It has therefore been perplexing just how out of place De Jong has looked at times during his first season as a Barcelona player. Asked to play in a slightly different position to the one he mastered at Ajax, the 23-year-old has struggled to find his best form. But on Saturday, De Jong was the player so many expected him to be against Napoli.

Barcelona’s performance was a long way from perfect, with Quique Setien’s side particularly edgy towards the end of the second half despite holding a two-goal advantage, but De Jong embodied the best of it. The Dutchman, deployed in the hole between the number six and number eight positions, was the best player on the pitch in blaugrana.

There was an elegance to his display, controlling things in the centre of the pitch not through any great conscious effort, but just because that’s what comes most naturally to him when played in his most natural position. De Jong was Barcelona’s pace setter and playmaker. While he was sometimes left outnumbered, his own individual performance was close to flawless.

So why have Barcelona witnessed this standard of performance so infrequently since paying €75 million to sign De Jong from Ajax last summer? Why has it taken until the last 16 of the Champions League of an extended season for the Catalans to get the best out of the Netherlands international?
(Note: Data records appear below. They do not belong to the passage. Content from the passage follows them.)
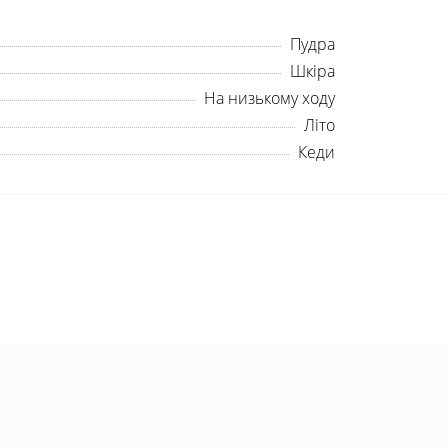
Пудра
Шкіра
На низькому ходу
Літо
Кеди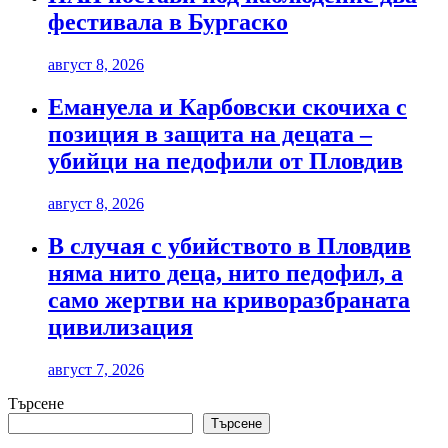
фестивала в Бургаско
август 8, 2026
Емануела и Карбовски скочиха с
позиция в защита на децата –
убийци на педофили от Пловдив
август 8, 2026
В случая с убийството в Пловдив
няма нито деца, нито педофил, а
само жертви на криворазбраната
цивилизация
август 7, 2026
Търсене
Търсене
The truth is Setien and his coaching staff probably already knew how they would get more out of De Jong. The Dutchman only played in his favoured role against Napoli due to the absence of Sergio Busquets and Arturo Vidal, two players who are considered key, verging on undroppable. De Jong has, for the majority of the season, had to play to their strengths rather than his own, settling into whatever space is left around them - and even playing in a left wing role on occasion.

Lionel Messi, Sergio Busquets - Betis-Barcelona - Liga 2019/2020 - Getty Images

Image credit: Getty Images

For all their recent troubles, Barcelona’s squad remains one of the strongest in Europe when it comes to individual talent. There are no bad players at Camp Nou, but the way the squad has been assembled over the last few years has created an unbalanced landscape. De Jong has been a victim of that this season.

Without Busquets and Vidal in the picture, it’s likely De Jong would already be considered a part of Barcelona’s spine, as he was against Napoli. As it is, he might have to wait until these two retire, or at least fade physically, before he can truly take up the position meant for him at Camp Nou.

One of the criticisms made of Setien, and of Ernesto Valverde before him, is that he has failed to move Barcelona into a new generation quickly enough. Ansu Fati and Riqui Puig, for instance, both stayed on the bench against Napoli despite Barca’s desperation for fresh legs and fresh ideas in the second half.

De Jong was signed to be a key part of Barca’s next generation, so should Setien have been bold and dropped Busquets and Vidal for De Jong and Puig more often this season? The Dutchman’s performance on Saturday night hinted at what might have been for the Catalans had they been a bit more bullish in attempting to take a step forward.